§ **Page extract**:
-- -- --

This package was originally conceived to enable a workflow of querying to discover data availability (variables, time spans, locations), followed by pulling data based on those findings. This differs from other, more tailored, approaches to e.g. pulling flow gauges for a specific location, trading off querying ability with ease of use.

hydrogauge attempts to smooth out this tradeoff by providing a set of core functions that give the user access to most of the API functionality using syntax as close to API documentation as possible, as well as a set of wrapper functions that attempt to make the most common use-cases easier and avoid the need to dig into API documentation.

This package was originally designed to query various Australian state water gauge networks and the Australian Bureau of Meteorology (BoM) APIs. Some Australian states use [Kisters](https://resources.kisters.com.au/public/kisters-web-publishing/) Hydstra (hydllp) while the BoM uses Kisters WISKI/KiWIS. Thus, this package is best-tested agains Australian data sources, but is likely to work for many other services use these APIs with a simple change to the URL (argument `portal`).

### API and wrapper functions

The core functions try to stay as close as possible to simple translations of arguments from R to Kisters formats, and of output JSON back to R. This approach lets us get closer to exposing the full functionality and makes for clearer mapping to the [Kisters documentation](https://kisters.com.au/doco/hydllp.htm). The goal here is to expose as much functionality as possible and avoid making too many decisions for the user.

-- -- --

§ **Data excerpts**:
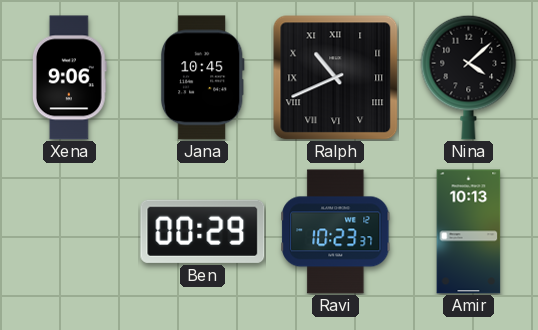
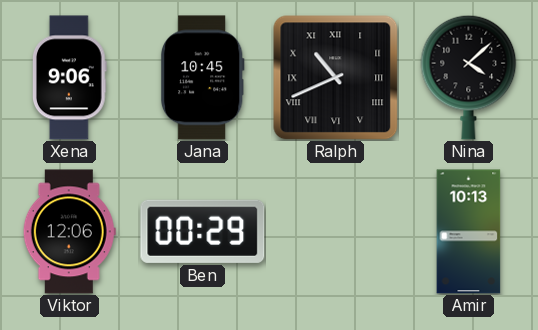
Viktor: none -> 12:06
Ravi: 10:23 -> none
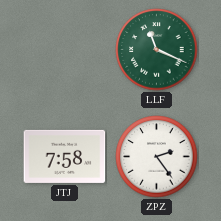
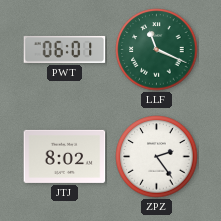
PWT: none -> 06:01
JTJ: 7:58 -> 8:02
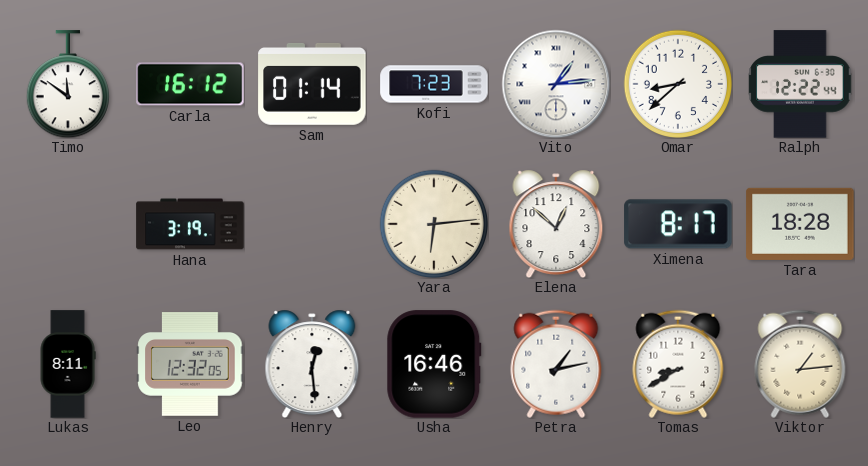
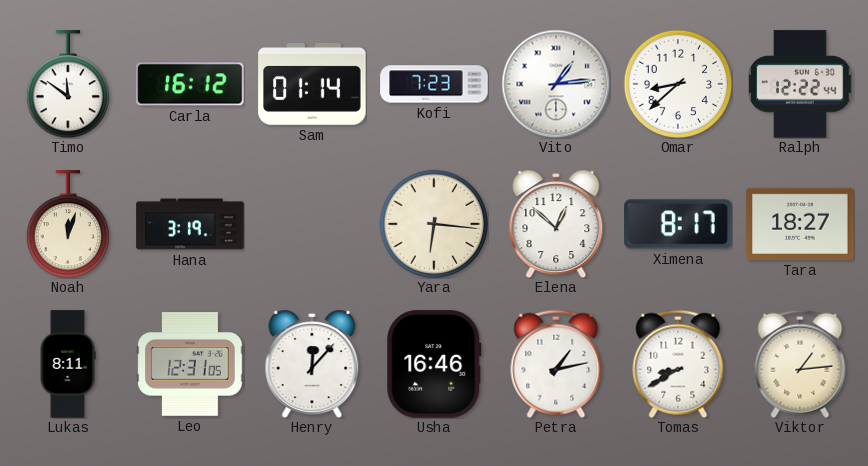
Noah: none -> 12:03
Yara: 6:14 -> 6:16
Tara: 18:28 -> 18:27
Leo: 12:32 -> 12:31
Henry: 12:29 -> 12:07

-- -- --

§ **Exercise set**:
1. Answer these about the hydrogauge excerpt:
(a) Which Kisters system does the Australian Bureau of Meteorology use?
(b) Which argument is changed to point the package at another service's URL?
(c) What workflow was the package originally conceived to enable?
2. Using the hydrogauge excerpt, explain in one to three sentences why the core functions stay close to simple translations between R and Kisters formats.
3. Please carry the hydrogauge excerpt forward from its last sentence.

§ **Per-task answers**:
1.
(a) Kisters WISKI/KiWIS.
(b) The `portal` argument.
(c) Querying to discover data availability (variables, time spans, locations), then pulling data based on those findings.

2. Staying close to simple translations of arguments from R to Kisters formats, and of output JSON back to R, gets closer to exposing the API's full functionality. It also gives a clearer mapping to the Kisters documentation, which serves the goal of exposing as much functionality as possible without making too many decisions for the user.

3.
hydrogauge provides convenience functions (primarly `fetch_timeseries`, `fetch_kiwis_timeseries`, and `fetch_hydstra_timeseries`) that automate some of the workflow (such as querying period of record and pulling that range). With the recent inclusion of BoM gauges in WISKi/KiWIS format, it is likely that harmonized wrapper functions will be developed to allow calling both types of databases with the same arguments and returning equivalent outputs.

Caveat: while the functionality provided maps as closely as possible to the underlying API calls, that functionality is not complete. This package does not have complete coverage of the available API calls or their arguments, but is under active development to add missing capabilities. Initial focus has been on identifying what is available to pull and pulling timeseries, along with including new data portals.

### Supported sources

Users can input any url for a KiWIS or HYDSTRA (hydllp) portal, but there are also some that can be called by name (not case sensitive):

-   'vic': the [Victorian water data](https://data.water.vic.gov.au/static.htm) (API url <https://data.water.vic.gov.au/WMIS/cgi/webservice.exe?>)

-   'nsw' : [New South Wales water data](https://realtimedata.waternsw.com.au/) (API url <https://realtimedata.waternsw.com.au/cgi/webservice.exe?>)

-   'qld': [Queensland water data](https://water-monitoring.information.qld.gov.au/) (API url <https://water-monitoring.information.qld.gov.au/cgi/webservice.exe?>)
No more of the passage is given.